The UCLA Institute for Precision Health (IPH) has accelerated efforts to build the largest genomic resource based on patients’ de-identified DNA samples, which can be used to develop uniquely tailored treatments and interventions to change the way health care is delivered.
Through the ATLAS Community Health Initiative, the IPH is creating a biobank consisting of blood, saliva and other tissue samples collected from patients during the course of routine care who volunteer to participate. These biospecimens, which are “de-identified” to preserve patients’ confidentiality, will be used, along with clinical, environmental and lifestyle information, to provide important insights that will help researchers and physicians to move toward health care that is tailored to the individual patient.
“We need to look at the whole person to determine when an individual can maximally benefit from targeted screening, given that it will be influenced by individual and other lifestyle factors,” says Clara Lajonchere, PhD, deputy director for the UCLA Institute for Precision Health. “This initiative is a critical step in building a core infrastructure that will pave the way for studies designed to increase the precision with which we can approach diagnostics and therapeutics.”
Creating a database to facilitate studies showing meaningful differences in how people’s genetic makeup interacts with environmental and lifestyle factors in health and disease requires large numbers of volunteer participants, Dr. Lajonchere notes. ATLAS aims to leverage the diversity of patients within the UCLA Health system and Los Angeles County to reflect the breadth of the communities served, which is critical.

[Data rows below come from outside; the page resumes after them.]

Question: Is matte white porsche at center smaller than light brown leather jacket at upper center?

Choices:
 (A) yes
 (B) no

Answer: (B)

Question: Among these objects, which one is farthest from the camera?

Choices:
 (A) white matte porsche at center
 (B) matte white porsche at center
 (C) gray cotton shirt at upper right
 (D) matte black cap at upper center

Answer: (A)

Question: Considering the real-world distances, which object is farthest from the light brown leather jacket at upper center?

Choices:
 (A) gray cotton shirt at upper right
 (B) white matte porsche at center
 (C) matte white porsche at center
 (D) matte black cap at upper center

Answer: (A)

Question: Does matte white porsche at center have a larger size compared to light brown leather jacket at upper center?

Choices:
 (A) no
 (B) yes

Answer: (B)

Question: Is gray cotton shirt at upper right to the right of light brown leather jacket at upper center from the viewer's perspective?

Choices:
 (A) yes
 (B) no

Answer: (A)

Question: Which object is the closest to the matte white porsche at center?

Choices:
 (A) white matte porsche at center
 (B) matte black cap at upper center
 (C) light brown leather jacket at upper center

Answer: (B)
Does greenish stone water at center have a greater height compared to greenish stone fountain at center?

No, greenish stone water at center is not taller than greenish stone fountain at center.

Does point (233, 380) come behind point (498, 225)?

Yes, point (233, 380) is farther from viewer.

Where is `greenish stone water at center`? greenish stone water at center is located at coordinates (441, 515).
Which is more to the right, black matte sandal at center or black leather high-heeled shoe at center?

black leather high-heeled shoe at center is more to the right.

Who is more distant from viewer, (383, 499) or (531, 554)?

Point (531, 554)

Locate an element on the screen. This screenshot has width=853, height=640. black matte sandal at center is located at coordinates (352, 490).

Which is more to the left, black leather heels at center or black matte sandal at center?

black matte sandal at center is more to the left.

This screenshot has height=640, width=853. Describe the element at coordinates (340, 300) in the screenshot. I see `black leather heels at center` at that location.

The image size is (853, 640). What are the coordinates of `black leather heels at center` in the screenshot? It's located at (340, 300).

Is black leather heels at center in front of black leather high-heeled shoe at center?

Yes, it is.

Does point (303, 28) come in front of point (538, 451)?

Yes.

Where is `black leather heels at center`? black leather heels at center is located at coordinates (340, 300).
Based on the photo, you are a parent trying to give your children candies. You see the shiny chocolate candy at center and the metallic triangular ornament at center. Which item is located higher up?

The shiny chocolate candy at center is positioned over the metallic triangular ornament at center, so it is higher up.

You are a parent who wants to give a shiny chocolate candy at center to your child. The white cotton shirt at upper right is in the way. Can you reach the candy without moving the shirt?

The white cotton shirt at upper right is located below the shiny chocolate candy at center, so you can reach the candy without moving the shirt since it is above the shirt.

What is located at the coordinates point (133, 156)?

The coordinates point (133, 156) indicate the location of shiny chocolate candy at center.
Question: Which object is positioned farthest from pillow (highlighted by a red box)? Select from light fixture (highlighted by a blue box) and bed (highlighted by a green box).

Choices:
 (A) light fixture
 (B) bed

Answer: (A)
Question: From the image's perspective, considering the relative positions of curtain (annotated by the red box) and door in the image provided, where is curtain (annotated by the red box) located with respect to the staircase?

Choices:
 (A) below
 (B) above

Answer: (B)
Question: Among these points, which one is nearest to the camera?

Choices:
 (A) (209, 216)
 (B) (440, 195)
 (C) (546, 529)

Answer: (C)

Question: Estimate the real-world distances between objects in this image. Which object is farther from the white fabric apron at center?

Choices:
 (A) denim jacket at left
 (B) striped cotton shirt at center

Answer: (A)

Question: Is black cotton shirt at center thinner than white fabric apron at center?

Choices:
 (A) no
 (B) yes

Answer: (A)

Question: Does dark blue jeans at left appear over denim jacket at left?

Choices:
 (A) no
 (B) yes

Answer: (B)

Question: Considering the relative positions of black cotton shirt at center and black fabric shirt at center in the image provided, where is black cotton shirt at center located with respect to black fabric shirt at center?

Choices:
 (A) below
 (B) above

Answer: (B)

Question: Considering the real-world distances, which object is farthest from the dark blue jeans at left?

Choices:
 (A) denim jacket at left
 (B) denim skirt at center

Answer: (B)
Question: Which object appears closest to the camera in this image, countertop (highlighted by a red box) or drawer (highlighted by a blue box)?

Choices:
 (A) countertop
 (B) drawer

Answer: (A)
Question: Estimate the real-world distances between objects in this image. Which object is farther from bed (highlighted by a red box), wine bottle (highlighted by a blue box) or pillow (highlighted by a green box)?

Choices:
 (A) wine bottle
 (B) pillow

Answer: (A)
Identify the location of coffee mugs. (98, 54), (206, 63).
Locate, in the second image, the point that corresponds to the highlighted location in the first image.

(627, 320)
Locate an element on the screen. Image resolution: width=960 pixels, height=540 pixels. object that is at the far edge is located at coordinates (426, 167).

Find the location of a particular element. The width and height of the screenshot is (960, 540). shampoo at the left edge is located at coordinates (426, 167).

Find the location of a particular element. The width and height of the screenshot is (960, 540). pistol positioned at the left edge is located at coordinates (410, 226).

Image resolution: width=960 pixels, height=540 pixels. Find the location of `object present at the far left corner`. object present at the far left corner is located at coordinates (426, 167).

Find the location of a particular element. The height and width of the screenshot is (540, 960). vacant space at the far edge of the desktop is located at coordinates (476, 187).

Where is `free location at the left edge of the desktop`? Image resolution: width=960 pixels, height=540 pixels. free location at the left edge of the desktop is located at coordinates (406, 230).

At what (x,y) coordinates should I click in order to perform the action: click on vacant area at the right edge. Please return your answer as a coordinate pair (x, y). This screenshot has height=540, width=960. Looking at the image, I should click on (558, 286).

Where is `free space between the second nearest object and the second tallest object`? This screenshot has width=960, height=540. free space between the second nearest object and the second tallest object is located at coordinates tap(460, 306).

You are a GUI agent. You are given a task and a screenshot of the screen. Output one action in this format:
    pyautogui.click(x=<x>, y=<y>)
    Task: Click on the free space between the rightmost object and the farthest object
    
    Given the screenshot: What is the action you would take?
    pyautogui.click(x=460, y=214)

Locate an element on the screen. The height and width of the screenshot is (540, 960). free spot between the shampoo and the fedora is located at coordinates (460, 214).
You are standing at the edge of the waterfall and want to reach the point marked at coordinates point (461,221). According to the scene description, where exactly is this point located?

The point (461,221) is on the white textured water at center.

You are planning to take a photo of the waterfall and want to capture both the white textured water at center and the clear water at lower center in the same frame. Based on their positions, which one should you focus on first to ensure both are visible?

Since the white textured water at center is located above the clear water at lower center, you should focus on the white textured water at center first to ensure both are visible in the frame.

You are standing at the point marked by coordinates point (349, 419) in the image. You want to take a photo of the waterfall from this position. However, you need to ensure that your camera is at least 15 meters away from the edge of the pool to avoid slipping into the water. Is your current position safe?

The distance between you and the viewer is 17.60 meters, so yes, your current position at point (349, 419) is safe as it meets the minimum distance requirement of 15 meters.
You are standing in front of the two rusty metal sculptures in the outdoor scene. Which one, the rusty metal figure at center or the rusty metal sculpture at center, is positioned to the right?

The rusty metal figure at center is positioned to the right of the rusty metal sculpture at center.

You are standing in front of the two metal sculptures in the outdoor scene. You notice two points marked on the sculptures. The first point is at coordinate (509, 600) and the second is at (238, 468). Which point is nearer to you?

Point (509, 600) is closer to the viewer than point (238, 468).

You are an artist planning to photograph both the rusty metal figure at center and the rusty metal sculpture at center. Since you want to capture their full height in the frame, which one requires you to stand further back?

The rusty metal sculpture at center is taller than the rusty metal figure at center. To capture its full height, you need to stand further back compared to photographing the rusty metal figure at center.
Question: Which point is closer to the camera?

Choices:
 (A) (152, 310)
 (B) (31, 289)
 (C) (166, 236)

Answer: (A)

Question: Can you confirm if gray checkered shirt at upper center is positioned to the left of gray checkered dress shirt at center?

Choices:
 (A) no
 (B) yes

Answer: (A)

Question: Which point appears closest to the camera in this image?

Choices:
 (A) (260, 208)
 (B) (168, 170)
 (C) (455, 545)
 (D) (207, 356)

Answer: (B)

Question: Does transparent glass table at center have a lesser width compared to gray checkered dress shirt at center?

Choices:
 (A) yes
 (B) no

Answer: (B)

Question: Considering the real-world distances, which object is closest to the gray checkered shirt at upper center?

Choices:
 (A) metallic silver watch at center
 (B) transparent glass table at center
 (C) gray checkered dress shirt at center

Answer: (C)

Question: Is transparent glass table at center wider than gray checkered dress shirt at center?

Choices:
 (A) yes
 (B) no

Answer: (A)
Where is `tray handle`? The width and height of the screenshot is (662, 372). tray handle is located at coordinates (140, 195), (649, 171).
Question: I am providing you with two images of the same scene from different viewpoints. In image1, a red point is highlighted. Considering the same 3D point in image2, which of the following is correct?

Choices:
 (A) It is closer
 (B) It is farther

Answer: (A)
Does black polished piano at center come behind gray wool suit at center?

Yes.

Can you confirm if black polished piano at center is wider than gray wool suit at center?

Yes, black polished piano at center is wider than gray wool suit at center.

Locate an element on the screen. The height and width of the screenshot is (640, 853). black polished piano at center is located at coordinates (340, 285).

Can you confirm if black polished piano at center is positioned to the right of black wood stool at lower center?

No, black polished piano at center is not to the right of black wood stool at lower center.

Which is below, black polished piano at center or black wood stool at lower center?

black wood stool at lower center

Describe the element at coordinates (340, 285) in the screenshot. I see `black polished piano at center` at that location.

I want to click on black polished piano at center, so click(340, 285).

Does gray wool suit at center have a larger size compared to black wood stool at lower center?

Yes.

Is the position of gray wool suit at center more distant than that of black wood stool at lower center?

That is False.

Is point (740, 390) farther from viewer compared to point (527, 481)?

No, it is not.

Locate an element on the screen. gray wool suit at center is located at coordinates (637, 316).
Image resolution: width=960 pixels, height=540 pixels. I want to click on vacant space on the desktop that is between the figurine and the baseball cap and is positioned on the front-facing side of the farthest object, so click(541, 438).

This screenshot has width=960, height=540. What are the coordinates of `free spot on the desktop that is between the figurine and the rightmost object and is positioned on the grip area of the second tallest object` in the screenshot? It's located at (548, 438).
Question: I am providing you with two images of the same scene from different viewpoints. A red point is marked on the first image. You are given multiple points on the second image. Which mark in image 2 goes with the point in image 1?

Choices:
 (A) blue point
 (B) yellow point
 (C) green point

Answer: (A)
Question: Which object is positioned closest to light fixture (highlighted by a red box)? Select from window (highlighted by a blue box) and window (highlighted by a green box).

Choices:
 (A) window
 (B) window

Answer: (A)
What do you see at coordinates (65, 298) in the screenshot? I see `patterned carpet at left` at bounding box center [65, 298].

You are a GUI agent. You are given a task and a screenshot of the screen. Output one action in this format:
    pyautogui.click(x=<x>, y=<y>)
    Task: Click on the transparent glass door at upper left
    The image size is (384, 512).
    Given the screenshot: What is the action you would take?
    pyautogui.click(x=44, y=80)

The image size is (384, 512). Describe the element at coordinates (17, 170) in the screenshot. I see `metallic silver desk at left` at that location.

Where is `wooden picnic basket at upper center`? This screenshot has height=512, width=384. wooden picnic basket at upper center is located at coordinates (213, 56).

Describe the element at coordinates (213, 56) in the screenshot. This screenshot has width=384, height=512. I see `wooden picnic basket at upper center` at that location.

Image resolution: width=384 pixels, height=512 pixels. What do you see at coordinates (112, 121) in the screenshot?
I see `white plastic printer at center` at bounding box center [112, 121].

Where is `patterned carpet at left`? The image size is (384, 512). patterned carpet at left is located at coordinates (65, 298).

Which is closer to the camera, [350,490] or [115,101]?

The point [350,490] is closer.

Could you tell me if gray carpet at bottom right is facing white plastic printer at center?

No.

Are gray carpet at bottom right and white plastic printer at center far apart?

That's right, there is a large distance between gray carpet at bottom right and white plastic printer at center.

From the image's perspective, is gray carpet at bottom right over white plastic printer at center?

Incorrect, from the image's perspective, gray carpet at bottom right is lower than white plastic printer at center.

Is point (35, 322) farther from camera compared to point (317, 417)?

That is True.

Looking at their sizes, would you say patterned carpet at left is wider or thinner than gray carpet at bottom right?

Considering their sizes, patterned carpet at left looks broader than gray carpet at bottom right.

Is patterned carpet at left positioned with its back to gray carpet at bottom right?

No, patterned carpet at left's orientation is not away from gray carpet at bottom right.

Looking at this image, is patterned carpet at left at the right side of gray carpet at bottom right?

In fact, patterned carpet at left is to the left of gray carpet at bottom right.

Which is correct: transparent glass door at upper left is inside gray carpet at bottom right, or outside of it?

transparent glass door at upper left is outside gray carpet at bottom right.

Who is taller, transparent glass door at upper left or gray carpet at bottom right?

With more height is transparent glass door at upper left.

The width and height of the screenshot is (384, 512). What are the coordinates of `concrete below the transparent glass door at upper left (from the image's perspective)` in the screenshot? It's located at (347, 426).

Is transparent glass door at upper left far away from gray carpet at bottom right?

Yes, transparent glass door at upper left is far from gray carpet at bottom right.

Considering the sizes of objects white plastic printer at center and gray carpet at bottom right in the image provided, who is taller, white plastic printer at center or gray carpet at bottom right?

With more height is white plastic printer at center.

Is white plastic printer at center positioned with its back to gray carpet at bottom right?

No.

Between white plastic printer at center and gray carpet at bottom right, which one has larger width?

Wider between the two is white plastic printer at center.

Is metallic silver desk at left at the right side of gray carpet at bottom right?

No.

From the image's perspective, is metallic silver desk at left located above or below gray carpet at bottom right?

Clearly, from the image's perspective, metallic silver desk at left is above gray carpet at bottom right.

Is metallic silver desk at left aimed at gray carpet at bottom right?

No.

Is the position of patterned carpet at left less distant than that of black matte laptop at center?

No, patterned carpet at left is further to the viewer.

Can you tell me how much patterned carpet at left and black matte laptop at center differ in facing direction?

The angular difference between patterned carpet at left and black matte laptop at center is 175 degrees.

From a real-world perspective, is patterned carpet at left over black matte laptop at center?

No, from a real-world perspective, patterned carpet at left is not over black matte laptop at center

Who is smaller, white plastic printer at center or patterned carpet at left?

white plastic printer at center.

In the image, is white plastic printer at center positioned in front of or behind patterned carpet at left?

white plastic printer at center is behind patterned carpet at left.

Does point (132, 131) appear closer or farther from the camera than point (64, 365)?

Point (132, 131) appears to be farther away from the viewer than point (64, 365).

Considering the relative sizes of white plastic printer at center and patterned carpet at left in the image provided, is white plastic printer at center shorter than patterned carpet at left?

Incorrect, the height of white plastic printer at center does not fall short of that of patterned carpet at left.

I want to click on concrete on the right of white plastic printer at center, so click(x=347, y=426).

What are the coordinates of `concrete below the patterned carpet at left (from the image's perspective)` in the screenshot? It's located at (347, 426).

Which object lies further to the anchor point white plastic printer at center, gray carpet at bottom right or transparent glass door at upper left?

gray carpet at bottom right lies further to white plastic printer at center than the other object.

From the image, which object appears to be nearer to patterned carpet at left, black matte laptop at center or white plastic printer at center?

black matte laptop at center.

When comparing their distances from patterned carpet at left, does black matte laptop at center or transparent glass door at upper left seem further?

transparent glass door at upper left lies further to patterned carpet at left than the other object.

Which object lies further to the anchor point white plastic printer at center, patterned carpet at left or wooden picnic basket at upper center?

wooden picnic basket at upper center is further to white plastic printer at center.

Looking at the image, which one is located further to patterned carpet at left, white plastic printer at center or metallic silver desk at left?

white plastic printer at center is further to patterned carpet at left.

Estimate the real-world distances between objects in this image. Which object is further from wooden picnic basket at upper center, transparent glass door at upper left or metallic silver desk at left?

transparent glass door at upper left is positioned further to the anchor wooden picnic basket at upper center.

“The majority of what we know about the genetics of disease is based largely on European populations,” says Daniel Geschwind, MD, PhD, vice chancellor for precision medicine and director of the Institute for Precision Health. “We now know that what is a genetic liability in a European population does not necessarily apply to individuals of Asian or African-American descent.”
“Our goal is not just to enroll 150,000 patients but to ensure that participants are representative of the UCLA Health population in terms of gender, race, ethnicity, age, sociodemographics, health status and disease burden,” explains Arash Naeim, MD, PhD, UCLA Health’s chief medical officer for clinical research and an associate director for both the Clinical Translational Science Institute and the Institute for Precision Health. “Health care in the future will be much more nuanced.”
All UCLA Health patients at participating locations are being offered an iPad to watch a universal consent video that explains the study goals and how it works. They are then given the choice to opt in or to decline participation. In the fall, patients will be able to complete the universal consent process on their mobile devices or personal computers.
With access to the de-identified samples, researchers from across the UCLA campus — including computer science, engineering and informatics — will use sophisticated big-data analytics and complex machinelearning strategies to develop so-called disease-risk-prediction models that can ultimately be used to guide decisions about patients’ health care.
“ATLAS is creating a powerful big-data engine that brings together patients’ clinical and health information with biological data so that we can better understand what health conditions patients might be most at risk for and what therapies and prevention strategies can be tailored for them,” Dr. Lajonchere says. “We want all of our patients to have the opportunity to be part of something bigger that is ultimately going to benefit generations to come. This is the future of medicine, and the future of medicine is now.”